17 Als zij dan gezamenlijk alhier gekomen waren, zo heb ik, geen uitstel nemende, des daags daaraan op den rechterstoel gezeten, en beval, dat de man zoude voor gebracht worden;
18 Over welken de beschuldigers, hier staande, geen zaak hebben voorgebracht, waarvan ik vermoedde;
19 Maar hadden tegen hem enige vragen van hun godsdienst, en van zekeren Jezus, Die gestorven was, Welken Paulus zeide te leven.
20 En als ik over de onderzoeking van deze zaak in twijfeling was, zeide ik, of hij wilde gaan naar Jeruzalem, en aldaar over deze dingen geoordeeld worden.
21 En als Paulus zich beriep, dat men hem tot de kennis des keizers bewaren zou, zo heb ik bevolen, dat hij bewaard zoude worden, ter tijd toe, dat ik hem tot den keizer zenden zou.
22 En Agrippa zeide tot Festus: Ik wilde ook zelf dien mens wel horen. En hij zeide: Morgen zult gij hem horen.
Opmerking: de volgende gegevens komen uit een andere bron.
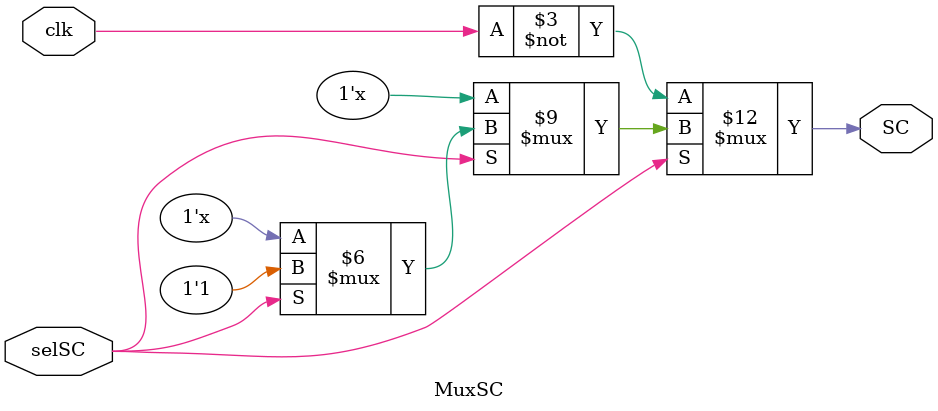
<source format=v>
module MuxSC(clk,selSC,SC);
  input clk;
  input selSC;       
  output SC;
  reg SC;   
 

 always @(*)
 begin 
 if(selSC==1'b0) 
  SC = ~clk;
 else if(selSC==1'b1) 
  SC = 1'b1;
 end
 endmodule




</source>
23 Des anderen daags dan, als Agrippa gekomen was en Bernice, met grote pracht, en als zij ingegaan waren in het rechthuis, met de oversten over duizend, en de mannen, die de voornaamsten de stad waren, werd Paulus op bevel van Festus voor gebracht.
24 En Festus zeide: Koning Agrippa, en gij mannen allen, die met ons hier tegenwoordig zijt, gij ziet dezen, van welken mij de ganse menigte der Joden heeft aangesproken, beide te Jeruzalem en hier, roepende, dat hij niet meer behoort te leven.
25 Maar ik bevonden hebbende, dat hij niets des doods waardig gedaan had, en dewijl hij ook zelf zich op den keizer beroepen heeft, heb besloten hem te zenden.
26 Van welken ik niets zekers heb aan den heer te schrijven; daarom heb ik hem voor ulieden voorgebracht, en meest voor u, koning Agrippa, opdat ik, na gedane onderzoeking, wat heb te schrijven.
27 Want het dunkt mij tegen rede, een gevangene te zenden, en niet ook de beschuldigingen, die tegen hem zijn, te kennen te geven.